Should forest conservation, regeneration or monoculture projects be allowed to earn carbon credits under the Kyoto Protocol’s Clean Development Mechanism (CDM)?

Many favor including natural forests in the CDM, believing [sales of greenhouse gas-reduction credits] would reward their conservation and keep them safe. I’m also in favor. But there’s a big debate as to whether mature primary forests capture CO2. And they’re not included in the CDM. The CDM’s executive board has yet to approve a single forestry project. But regenerating forests is a promising prospect, and new-growth forests have their role. Still, monocultures should never replace primary or natural forests, though it is better in terms of biodiversity to have monoculture—which in some cases can reproduce the structure of a secondary forest—than to leave the land as pasture.

Concerning monoculture, what about the African palm plantations in Colombia that have generated such controversy—especially in Chocó? (See Centerpiece—this issue.)

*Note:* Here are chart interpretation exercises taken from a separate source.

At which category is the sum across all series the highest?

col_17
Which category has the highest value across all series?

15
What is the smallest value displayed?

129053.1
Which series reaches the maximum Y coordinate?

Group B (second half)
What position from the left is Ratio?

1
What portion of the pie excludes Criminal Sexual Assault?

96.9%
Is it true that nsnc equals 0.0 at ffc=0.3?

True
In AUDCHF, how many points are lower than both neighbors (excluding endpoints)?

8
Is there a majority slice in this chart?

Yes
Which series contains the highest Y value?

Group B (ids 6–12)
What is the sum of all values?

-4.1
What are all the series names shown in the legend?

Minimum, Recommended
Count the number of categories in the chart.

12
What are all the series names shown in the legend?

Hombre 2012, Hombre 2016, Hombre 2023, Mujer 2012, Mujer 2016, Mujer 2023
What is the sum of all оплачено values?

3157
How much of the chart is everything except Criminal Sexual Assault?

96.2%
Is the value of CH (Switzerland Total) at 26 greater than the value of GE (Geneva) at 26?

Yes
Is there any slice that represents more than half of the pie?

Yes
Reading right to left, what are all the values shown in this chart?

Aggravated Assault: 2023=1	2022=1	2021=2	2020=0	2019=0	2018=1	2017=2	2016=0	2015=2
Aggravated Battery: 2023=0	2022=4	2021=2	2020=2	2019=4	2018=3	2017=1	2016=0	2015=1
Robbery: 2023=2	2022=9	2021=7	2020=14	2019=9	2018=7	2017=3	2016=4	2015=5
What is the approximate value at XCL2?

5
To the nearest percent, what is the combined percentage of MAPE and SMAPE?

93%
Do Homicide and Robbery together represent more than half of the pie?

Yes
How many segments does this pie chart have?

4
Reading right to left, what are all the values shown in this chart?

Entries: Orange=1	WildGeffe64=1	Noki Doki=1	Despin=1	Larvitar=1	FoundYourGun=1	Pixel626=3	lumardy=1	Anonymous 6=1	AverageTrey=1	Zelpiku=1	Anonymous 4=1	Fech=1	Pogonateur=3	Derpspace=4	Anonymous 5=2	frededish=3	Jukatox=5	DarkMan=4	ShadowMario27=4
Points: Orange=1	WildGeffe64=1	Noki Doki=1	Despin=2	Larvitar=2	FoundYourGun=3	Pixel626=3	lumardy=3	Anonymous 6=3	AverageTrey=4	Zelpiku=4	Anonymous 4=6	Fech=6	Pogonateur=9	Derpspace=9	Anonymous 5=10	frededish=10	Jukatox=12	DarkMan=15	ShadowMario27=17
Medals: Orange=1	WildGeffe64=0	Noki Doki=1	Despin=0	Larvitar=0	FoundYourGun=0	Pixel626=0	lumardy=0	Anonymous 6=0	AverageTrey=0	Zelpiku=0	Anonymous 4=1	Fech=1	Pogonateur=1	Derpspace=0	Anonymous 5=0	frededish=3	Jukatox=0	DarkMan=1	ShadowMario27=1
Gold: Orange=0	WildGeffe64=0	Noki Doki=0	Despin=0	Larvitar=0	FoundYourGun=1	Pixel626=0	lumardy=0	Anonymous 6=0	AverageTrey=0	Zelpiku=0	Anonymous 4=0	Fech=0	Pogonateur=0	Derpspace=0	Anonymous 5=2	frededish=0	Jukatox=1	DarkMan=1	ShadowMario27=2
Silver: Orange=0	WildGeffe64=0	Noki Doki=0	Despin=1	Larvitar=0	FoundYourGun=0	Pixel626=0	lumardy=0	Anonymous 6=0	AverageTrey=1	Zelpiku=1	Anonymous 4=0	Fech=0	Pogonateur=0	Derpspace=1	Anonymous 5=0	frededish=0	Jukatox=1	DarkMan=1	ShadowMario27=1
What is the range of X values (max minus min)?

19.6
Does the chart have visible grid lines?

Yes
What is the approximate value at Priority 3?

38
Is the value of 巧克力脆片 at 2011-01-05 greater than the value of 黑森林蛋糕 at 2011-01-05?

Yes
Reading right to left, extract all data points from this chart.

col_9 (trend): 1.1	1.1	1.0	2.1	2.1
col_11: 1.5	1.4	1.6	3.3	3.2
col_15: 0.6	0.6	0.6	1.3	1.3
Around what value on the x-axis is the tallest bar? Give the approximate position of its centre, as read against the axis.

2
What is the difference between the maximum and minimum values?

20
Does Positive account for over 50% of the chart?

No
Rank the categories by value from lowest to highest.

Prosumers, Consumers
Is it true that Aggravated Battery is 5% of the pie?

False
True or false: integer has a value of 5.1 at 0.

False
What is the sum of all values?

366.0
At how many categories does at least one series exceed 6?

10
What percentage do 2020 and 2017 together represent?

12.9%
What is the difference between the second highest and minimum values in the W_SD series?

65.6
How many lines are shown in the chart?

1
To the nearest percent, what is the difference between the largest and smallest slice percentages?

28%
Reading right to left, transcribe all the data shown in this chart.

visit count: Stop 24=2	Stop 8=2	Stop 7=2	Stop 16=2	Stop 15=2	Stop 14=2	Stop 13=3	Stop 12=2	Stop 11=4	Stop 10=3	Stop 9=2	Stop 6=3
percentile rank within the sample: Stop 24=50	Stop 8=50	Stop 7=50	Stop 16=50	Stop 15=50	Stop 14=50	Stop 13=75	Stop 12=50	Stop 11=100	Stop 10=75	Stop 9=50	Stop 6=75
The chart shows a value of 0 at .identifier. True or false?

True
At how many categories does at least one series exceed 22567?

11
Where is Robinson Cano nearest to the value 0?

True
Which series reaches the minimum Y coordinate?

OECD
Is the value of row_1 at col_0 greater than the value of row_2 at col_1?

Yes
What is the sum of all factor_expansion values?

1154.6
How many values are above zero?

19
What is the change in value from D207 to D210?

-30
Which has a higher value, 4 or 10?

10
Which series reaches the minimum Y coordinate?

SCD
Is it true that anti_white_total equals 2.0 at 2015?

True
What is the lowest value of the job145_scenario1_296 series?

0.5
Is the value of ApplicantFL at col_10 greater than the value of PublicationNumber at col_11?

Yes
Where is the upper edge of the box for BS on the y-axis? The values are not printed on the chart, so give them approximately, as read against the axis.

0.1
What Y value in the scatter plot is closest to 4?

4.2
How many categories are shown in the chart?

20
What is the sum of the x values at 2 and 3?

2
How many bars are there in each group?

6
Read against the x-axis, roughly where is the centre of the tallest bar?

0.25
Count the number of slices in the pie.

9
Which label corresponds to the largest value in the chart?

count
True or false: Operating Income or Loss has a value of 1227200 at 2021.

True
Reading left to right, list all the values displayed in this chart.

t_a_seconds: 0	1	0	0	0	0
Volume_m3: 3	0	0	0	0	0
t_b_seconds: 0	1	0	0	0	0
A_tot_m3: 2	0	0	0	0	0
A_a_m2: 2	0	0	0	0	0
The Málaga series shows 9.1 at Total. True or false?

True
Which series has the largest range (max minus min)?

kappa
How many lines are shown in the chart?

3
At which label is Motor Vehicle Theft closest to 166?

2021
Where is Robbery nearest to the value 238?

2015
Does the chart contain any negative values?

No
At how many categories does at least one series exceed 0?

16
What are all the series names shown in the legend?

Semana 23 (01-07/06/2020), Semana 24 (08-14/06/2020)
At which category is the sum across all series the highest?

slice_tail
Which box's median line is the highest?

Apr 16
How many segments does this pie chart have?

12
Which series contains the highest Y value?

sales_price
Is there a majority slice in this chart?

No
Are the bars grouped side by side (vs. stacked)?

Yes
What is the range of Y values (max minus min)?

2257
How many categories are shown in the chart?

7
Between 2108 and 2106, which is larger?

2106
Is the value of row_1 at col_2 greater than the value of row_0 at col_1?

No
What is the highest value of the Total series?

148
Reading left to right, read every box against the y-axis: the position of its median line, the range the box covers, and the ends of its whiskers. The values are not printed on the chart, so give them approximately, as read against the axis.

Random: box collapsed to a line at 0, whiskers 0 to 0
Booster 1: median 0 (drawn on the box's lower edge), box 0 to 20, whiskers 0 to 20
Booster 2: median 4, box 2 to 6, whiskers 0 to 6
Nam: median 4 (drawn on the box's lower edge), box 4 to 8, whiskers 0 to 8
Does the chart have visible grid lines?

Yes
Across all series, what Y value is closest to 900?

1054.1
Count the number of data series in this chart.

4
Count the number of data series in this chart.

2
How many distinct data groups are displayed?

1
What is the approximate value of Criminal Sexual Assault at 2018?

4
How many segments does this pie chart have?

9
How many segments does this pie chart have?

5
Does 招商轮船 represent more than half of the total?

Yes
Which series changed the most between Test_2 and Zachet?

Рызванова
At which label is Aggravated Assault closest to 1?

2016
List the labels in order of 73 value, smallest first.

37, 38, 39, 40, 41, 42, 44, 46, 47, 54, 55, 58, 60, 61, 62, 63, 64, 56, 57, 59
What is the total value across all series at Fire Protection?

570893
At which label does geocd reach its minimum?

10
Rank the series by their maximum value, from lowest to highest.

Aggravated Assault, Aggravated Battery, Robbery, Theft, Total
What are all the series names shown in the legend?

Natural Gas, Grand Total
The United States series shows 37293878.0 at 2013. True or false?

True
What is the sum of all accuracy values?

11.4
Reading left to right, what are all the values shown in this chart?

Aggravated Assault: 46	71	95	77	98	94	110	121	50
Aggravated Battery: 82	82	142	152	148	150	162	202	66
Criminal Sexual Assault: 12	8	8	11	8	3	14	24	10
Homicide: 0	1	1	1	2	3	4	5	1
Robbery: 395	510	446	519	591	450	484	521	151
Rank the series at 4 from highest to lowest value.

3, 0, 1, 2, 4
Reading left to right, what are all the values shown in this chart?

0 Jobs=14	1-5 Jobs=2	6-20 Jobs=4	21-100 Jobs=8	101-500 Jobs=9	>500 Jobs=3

What’s happening in Chocó is terrible. Apart from the displacement of communities, there is significant destruction of primary forest and loss of fauna. But most palm cultivation in Colombia occurs in places already highly altered by agriculture and cattle ranching. And studies show there is plenty of land for expanding palm [cultivation] without destroying natural forest. The ideal is organic production and “polyculture” that uses agro-forestry to grow other crops like fruits, plantains and cacao within fragments of still-existing forest. Plantations have many advantages over pasture and cropland. If well designed, they can also prevent erosion and preserve watersheds.